_Extracted records_
((

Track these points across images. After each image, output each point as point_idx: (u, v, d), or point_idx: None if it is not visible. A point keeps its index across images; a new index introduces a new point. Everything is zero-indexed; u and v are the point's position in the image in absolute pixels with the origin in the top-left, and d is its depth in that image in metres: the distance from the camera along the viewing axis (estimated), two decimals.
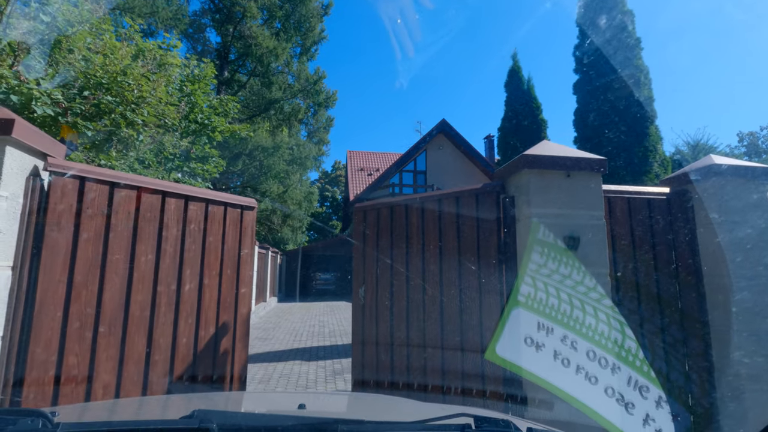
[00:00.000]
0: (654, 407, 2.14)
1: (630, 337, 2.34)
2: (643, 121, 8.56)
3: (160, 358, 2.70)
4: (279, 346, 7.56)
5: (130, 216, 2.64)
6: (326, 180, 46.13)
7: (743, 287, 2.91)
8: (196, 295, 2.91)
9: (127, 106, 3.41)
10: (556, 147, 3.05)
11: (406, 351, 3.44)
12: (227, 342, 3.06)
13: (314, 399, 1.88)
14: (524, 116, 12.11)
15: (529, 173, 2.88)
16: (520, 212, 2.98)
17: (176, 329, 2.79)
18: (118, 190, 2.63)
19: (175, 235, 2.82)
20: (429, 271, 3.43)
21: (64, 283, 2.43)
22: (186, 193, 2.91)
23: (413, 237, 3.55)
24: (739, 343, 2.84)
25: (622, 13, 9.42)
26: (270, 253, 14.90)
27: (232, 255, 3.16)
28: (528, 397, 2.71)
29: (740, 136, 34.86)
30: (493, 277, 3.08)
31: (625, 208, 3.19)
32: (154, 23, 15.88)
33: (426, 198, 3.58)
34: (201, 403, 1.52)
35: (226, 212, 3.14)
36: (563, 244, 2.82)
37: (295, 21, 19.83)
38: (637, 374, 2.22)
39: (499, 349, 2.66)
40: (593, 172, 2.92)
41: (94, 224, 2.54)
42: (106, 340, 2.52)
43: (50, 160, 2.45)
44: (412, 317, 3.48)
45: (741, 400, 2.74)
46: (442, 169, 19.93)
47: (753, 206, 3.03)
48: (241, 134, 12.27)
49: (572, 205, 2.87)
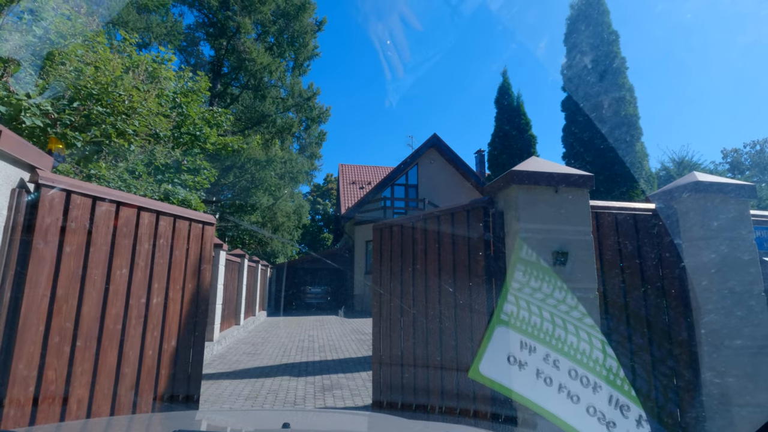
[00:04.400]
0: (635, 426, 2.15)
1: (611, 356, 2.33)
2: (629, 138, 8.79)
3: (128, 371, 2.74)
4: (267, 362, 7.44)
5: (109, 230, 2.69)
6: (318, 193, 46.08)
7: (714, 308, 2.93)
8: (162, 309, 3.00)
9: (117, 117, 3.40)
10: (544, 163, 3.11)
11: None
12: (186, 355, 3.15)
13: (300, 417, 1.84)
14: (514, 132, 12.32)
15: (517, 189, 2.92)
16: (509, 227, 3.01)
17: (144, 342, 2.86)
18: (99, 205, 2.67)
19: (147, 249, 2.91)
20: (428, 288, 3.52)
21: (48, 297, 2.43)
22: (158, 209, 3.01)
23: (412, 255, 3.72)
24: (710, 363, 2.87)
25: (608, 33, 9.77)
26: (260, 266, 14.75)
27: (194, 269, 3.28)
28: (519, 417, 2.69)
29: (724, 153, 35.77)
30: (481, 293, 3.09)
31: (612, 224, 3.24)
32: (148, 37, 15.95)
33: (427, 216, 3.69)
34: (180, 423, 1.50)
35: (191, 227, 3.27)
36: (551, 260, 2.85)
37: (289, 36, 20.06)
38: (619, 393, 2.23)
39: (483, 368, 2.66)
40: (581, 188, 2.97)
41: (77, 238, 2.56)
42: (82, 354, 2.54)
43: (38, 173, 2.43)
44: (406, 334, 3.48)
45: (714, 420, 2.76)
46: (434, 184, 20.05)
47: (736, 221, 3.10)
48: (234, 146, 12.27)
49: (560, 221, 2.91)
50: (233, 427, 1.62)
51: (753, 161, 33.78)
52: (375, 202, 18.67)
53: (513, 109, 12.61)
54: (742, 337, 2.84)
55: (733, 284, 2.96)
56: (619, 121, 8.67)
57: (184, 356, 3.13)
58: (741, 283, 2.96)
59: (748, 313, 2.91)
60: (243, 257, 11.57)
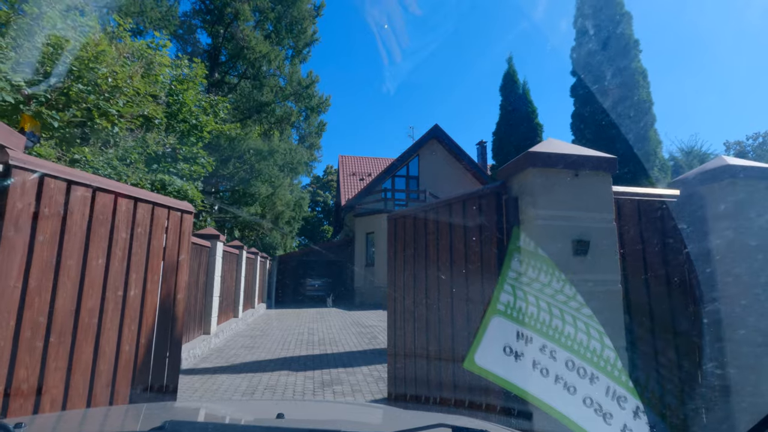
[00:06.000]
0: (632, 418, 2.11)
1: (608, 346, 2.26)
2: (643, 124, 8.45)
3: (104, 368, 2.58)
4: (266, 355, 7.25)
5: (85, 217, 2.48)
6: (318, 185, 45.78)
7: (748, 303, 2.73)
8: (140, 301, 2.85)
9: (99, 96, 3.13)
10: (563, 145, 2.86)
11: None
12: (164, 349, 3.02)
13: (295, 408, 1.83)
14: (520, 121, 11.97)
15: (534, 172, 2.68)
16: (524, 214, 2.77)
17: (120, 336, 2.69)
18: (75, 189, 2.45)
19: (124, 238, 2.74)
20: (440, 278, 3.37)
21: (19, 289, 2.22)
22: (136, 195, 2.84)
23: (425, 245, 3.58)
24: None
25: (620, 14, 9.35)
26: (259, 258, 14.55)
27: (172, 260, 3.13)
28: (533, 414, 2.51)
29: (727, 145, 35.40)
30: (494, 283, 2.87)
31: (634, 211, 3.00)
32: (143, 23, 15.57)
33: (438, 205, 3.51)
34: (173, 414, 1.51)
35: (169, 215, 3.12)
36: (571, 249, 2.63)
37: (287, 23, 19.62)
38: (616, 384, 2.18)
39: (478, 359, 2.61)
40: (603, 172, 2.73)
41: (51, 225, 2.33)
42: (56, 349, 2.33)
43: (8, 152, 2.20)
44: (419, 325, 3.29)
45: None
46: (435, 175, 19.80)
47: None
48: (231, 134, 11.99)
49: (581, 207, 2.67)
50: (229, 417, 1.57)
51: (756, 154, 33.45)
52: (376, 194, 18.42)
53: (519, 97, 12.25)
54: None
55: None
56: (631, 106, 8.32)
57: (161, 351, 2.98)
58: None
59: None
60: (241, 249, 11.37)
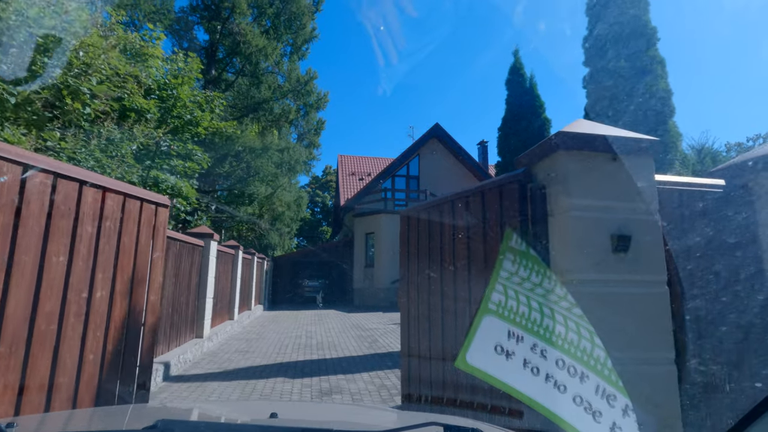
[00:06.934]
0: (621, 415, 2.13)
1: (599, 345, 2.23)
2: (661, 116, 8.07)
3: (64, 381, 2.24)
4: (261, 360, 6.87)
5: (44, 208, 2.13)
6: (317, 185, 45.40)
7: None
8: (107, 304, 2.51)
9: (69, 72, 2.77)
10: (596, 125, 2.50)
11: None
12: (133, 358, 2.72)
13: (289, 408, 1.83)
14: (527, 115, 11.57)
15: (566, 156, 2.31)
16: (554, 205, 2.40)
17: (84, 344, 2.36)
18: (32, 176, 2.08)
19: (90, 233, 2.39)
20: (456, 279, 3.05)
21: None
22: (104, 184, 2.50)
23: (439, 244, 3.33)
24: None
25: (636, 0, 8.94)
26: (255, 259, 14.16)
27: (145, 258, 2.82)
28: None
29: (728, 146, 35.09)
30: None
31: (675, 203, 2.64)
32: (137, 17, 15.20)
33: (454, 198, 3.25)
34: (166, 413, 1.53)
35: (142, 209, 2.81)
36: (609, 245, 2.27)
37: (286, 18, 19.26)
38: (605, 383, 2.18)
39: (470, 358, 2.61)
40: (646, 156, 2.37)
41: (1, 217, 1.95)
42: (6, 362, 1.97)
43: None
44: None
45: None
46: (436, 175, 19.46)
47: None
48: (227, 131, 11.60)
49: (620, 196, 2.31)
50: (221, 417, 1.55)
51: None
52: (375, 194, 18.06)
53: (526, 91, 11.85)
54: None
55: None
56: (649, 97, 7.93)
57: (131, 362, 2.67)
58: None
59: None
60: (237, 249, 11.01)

))

_Task to complete_
Your copy should match the data exactly, apart from the images, which are dropped.

_Expected output_
Track these points across images. After each image, output each point as point_idx: (u, v, d), or point_idx: None if it is not visible. A point keeps its index across images; a new index introduces a new point. Everything is zero-indexed; u and v are the point's position in the image in absolute pixels with the origin in the top-left, and d is its depth in that image in metres: the distance from the camera along the viewing axis (estimated), two decimals.
[00:00.000]
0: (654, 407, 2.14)
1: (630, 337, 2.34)
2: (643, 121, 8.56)
3: (160, 358, 2.70)
4: (279, 346, 7.56)
5: (130, 216, 2.64)
6: (326, 180, 46.13)
7: (743, 287, 2.91)
8: (196, 295, 2.91)
9: (127, 106, 3.41)
10: (556, 147, 3.05)
11: (406, 351, 3.44)
12: (227, 342, 3.06)
13: (314, 399, 1.88)
14: (524, 116, 12.11)
15: (529, 173, 2.88)
16: (520, 212, 2.98)
17: (176, 329, 2.79)
18: (118, 190, 2.63)
19: (175, 235, 2.82)
20: (429, 271, 3.43)
21: (64, 283, 2.43)
22: (186, 193, 2.91)
23: (413, 237, 3.55)
24: (739, 343, 2.84)
25: (622, 13, 9.42)
26: (270, 253, 14.90)
27: (232, 255, 3.16)
28: (528, 397, 2.71)
29: (740, 136, 34.86)
30: (493, 277, 3.08)
31: (625, 208, 3.19)
32: (154, 23, 15.88)
33: (426, 198, 3.58)
34: (201, 403, 1.52)
35: (226, 212, 3.14)
36: (563, 244, 2.82)
37: (295, 21, 19.83)
38: (637, 374, 2.22)
39: (499, 349, 2.66)
40: (593, 172, 2.92)
41: (94, 224, 2.54)
42: (106, 340, 2.52)
43: (50, 160, 2.45)
44: (412, 317, 3.48)
45: (741, 400, 2.74)
46: (442, 169, 19.93)
47: (753, 206, 3.03)
48: (241, 134, 12.27)
49: (572, 205, 2.87)
[00:04.400]
0: (635, 426, 2.15)
1: (611, 356, 2.33)
2: (629, 138, 8.79)
3: (128, 371, 2.74)
4: (267, 362, 7.44)
5: (109, 230, 2.69)
6: (318, 193, 46.08)
7: (714, 308, 2.93)
8: (162, 309, 3.00)
9: (117, 117, 3.40)
10: (544, 163, 3.11)
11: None
12: (186, 355, 3.15)
13: (300, 417, 1.84)
14: (514, 132, 12.32)
15: (517, 189, 2.92)
16: (509, 227, 3.01)
17: (144, 342, 2.86)
18: (99, 205, 2.67)
19: (147, 249, 2.91)
20: (428, 288, 3.52)
21: (48, 297, 2.43)
22: (158, 209, 3.01)
23: (412, 255, 3.72)
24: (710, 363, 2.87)
25: (608, 33, 9.77)
26: (260, 266, 14.75)
27: (194, 269, 3.28)
28: (519, 417, 2.69)
29: (724, 153, 35.77)
30: (481, 293, 3.09)
31: (612, 224, 3.24)
32: (148, 37, 15.95)
33: (427, 216, 3.69)
34: (180, 423, 1.50)
35: (191, 227, 3.27)
36: (551, 260, 2.85)
37: (289, 36, 20.06)
38: (619, 393, 2.23)
39: (483, 368, 2.66)
40: (581, 188, 2.97)
41: (77, 238, 2.56)
42: (82, 354, 2.54)
43: (38, 173, 2.43)
44: (406, 334, 3.48)
45: (714, 420, 2.76)
46: (434, 184, 20.05)
47: (736, 221, 3.10)
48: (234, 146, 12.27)
49: (560, 221, 2.91)
50: (233, 427, 1.62)
51: (753, 161, 33.78)
52: (375, 202, 18.67)
53: (513, 109, 12.61)
54: (742, 337, 2.84)
55: (733, 284, 2.96)
56: (619, 121, 8.67)
57: (184, 356, 3.13)
58: (741, 283, 2.96)
59: (748, 313, 2.91)
60: (243, 257, 11.57)
[00:06.000]
0: (632, 418, 2.11)
1: (608, 346, 2.26)
2: (643, 124, 8.45)
3: (104, 368, 2.58)
4: (266, 355, 7.25)
5: (85, 217, 2.48)
6: (318, 185, 45.78)
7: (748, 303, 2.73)
8: (140, 301, 2.85)
9: (99, 96, 3.13)
10: (563, 145, 2.86)
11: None
12: (164, 349, 3.02)
13: (295, 408, 1.83)
14: (520, 121, 11.97)
15: (534, 172, 2.68)
16: (524, 214, 2.77)
17: (120, 336, 2.69)
18: (75, 189, 2.45)
19: (124, 238, 2.74)
20: (440, 278, 3.37)
21: (19, 289, 2.22)
22: (136, 195, 2.84)
23: (425, 245, 3.58)
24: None
25: (620, 14, 9.35)
26: (259, 258, 14.55)
27: (172, 260, 3.13)
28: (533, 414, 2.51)
29: (727, 145, 35.40)
30: (494, 283, 2.87)
31: (634, 211, 3.00)
32: (143, 23, 15.57)
33: (438, 205, 3.51)
34: (173, 414, 1.51)
35: (169, 215, 3.12)
36: (571, 249, 2.63)
37: (287, 23, 19.62)
38: (616, 384, 2.18)
39: (478, 359, 2.61)
40: (603, 172, 2.73)
41: (51, 225, 2.33)
42: (56, 349, 2.33)
43: (8, 152, 2.20)
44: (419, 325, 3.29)
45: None
46: (435, 175, 19.80)
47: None
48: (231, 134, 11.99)
49: (581, 207, 2.67)
50: (229, 417, 1.57)
51: (756, 154, 33.45)
52: (376, 194, 18.42)
53: (519, 97, 12.25)
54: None
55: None
56: (631, 106, 8.32)
57: (161, 351, 2.98)
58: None
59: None
60: (241, 249, 11.37)
[00:06.934]
0: (621, 415, 2.13)
1: (599, 345, 2.23)
2: (661, 116, 8.07)
3: (64, 381, 2.24)
4: (261, 360, 6.87)
5: (44, 208, 2.13)
6: (317, 185, 45.40)
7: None
8: (107, 304, 2.51)
9: (69, 72, 2.77)
10: (596, 125, 2.50)
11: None
12: (133, 358, 2.72)
13: (289, 408, 1.83)
14: (527, 115, 11.57)
15: (566, 156, 2.31)
16: (554, 205, 2.40)
17: (84, 344, 2.36)
18: (32, 176, 2.08)
19: (90, 233, 2.39)
20: (456, 279, 3.05)
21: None
22: (104, 184, 2.50)
23: (439, 244, 3.33)
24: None
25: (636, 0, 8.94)
26: (255, 259, 14.16)
27: (145, 258, 2.82)
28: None
29: (728, 146, 35.09)
30: None
31: (675, 203, 2.64)
32: (137, 17, 15.20)
33: (454, 198, 3.25)
34: (166, 413, 1.53)
35: (142, 209, 2.81)
36: (609, 245, 2.27)
37: (286, 18, 19.26)
38: (605, 383, 2.18)
39: (470, 358, 2.61)
40: (646, 156, 2.37)
41: (1, 217, 1.95)
42: (6, 362, 1.97)
43: None
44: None
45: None
46: (436, 175, 19.46)
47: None
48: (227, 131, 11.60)
49: (620, 196, 2.31)
50: (221, 417, 1.55)
51: None
52: (375, 194, 18.06)
53: (526, 91, 11.85)
54: None
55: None
56: (649, 97, 7.93)
57: (131, 362, 2.67)
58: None
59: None
60: (237, 249, 11.01)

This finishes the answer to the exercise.